#### TASK STATEMENT
Could you filter the records below and return each line that holds "Женя"?

#### DATA SHOWN
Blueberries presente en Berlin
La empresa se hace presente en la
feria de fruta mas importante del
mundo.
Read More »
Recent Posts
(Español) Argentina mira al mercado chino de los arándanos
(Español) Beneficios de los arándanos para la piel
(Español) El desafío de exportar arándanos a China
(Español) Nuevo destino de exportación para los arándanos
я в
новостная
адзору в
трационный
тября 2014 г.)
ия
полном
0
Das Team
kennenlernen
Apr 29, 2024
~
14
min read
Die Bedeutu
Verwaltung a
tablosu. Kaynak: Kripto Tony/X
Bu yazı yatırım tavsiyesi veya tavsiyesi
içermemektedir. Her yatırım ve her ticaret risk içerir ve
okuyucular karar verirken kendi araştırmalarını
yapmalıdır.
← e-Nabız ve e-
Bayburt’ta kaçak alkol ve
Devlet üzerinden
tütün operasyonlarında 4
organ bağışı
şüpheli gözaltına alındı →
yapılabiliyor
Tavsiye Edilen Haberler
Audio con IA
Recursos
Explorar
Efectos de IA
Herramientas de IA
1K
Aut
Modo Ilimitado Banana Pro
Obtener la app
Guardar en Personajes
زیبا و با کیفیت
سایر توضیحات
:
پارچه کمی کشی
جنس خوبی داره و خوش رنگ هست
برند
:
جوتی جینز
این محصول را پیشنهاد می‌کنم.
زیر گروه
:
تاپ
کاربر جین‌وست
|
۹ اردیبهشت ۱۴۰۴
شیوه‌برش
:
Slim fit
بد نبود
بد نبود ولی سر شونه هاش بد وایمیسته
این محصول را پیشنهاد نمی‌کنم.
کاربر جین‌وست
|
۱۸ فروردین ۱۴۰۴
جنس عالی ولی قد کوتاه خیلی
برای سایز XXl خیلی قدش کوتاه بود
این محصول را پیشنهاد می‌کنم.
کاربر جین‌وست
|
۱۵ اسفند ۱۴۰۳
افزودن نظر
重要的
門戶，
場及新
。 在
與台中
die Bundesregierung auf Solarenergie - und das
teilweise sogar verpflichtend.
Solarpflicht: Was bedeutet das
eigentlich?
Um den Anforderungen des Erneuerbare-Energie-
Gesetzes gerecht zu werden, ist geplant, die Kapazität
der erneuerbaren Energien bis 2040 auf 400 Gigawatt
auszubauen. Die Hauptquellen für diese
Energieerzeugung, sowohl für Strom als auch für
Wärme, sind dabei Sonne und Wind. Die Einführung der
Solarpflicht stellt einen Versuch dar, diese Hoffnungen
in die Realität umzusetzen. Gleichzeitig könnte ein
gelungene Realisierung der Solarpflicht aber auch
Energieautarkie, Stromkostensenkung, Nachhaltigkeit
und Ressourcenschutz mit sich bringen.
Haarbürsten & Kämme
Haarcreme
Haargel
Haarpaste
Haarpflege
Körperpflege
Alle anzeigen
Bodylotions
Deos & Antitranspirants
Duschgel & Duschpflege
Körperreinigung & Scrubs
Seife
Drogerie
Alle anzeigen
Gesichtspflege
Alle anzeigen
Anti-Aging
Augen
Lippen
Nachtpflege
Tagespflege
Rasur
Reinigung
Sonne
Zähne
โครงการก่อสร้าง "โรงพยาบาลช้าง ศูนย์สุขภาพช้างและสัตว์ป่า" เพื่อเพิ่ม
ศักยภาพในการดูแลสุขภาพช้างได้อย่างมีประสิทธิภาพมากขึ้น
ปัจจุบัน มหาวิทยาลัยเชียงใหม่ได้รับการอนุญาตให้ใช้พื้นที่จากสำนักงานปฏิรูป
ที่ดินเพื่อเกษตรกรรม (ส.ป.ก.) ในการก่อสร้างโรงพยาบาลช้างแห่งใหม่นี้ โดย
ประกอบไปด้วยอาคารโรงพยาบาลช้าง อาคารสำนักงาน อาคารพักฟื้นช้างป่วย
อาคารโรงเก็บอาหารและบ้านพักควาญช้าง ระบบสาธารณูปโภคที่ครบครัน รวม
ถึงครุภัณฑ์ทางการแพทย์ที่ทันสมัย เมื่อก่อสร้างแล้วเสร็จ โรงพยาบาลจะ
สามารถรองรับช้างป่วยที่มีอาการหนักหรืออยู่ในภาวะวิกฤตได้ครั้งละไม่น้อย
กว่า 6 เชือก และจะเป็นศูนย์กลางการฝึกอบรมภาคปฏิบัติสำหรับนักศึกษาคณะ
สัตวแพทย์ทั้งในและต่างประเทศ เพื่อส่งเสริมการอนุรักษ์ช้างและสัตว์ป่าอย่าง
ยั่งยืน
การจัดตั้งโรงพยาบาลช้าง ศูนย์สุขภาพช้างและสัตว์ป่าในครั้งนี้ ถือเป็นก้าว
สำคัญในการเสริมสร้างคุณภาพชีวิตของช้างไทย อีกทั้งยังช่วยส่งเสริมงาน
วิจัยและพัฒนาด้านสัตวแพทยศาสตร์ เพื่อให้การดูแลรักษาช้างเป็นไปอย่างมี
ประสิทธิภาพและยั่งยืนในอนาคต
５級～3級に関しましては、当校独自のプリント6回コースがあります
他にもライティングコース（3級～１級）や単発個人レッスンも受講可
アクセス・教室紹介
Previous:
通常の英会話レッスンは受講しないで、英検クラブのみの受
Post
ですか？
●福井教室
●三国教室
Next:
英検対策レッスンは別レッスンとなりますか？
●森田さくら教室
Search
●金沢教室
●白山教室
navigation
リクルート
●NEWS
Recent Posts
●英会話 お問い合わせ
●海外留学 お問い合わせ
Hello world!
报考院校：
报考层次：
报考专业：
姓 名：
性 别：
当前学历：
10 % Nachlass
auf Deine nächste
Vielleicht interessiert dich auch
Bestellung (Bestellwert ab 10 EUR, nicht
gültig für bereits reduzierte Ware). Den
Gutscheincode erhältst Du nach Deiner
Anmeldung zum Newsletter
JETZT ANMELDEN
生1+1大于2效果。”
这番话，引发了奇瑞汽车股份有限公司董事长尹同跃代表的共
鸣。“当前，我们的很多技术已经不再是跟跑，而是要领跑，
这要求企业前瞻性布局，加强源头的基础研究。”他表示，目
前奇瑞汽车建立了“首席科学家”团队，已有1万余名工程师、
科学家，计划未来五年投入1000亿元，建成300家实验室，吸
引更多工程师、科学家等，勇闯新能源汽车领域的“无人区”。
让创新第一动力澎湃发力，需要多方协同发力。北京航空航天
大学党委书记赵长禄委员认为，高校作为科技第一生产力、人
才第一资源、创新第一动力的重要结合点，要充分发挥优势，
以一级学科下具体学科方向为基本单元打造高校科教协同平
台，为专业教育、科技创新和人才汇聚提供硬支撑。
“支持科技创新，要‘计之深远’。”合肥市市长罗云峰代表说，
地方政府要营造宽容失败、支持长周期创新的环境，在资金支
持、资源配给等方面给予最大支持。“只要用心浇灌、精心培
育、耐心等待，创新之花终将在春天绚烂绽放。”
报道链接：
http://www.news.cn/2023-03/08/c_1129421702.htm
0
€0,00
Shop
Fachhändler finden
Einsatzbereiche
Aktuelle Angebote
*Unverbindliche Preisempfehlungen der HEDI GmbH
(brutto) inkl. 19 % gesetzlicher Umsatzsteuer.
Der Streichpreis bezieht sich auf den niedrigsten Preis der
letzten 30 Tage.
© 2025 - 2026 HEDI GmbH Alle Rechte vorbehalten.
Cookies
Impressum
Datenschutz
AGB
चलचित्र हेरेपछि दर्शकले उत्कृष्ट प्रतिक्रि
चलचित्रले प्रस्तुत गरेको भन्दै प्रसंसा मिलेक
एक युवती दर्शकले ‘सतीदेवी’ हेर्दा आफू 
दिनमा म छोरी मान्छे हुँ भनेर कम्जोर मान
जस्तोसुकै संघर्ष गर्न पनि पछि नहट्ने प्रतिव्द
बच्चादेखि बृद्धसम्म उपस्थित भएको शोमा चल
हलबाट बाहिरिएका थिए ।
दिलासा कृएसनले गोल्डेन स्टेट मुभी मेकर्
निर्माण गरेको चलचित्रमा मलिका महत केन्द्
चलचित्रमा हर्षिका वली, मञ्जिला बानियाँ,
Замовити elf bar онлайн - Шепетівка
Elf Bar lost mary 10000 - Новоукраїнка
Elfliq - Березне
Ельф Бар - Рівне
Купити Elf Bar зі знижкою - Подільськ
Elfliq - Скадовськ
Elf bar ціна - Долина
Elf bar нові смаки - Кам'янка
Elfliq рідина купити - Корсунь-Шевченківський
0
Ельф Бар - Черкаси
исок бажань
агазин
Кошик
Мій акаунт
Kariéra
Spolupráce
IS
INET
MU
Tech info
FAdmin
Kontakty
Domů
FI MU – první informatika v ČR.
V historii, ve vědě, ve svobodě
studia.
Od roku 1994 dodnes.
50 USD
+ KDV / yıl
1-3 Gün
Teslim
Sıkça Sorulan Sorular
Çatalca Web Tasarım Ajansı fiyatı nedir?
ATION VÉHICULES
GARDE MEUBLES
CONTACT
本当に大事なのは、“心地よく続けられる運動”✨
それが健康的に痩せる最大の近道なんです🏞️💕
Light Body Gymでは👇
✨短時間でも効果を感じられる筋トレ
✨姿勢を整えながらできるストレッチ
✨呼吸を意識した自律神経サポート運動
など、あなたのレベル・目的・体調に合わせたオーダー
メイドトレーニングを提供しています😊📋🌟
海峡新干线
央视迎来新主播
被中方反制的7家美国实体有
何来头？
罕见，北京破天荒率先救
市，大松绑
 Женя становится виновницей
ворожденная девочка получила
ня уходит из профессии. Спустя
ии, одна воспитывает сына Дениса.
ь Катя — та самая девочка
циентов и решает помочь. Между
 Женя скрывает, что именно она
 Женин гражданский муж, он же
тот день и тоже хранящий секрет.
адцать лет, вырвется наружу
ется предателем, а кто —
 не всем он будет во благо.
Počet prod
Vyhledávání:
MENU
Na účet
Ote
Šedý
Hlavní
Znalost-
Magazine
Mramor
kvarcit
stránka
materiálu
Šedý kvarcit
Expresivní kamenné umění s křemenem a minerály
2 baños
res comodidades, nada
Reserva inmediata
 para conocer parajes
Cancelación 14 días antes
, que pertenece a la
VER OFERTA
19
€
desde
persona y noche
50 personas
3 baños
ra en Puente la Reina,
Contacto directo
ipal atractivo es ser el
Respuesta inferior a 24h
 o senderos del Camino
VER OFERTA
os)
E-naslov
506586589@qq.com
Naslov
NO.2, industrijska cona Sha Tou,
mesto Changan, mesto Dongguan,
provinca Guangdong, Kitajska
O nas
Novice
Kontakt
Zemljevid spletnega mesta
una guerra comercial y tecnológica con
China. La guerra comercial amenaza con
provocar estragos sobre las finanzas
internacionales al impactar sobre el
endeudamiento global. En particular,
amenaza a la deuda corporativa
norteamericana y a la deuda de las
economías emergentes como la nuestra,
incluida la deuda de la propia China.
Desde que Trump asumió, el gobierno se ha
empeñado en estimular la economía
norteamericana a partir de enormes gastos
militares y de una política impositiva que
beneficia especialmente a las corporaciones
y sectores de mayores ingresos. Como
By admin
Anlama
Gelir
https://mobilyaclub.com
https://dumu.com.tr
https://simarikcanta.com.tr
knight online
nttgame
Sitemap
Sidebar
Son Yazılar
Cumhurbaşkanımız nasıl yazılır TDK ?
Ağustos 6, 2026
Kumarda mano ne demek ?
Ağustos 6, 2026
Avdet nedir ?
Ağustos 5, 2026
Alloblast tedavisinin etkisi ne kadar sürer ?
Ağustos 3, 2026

#### OUTPUT
 Женя становится виновницей
 Женя скрывает, что именно она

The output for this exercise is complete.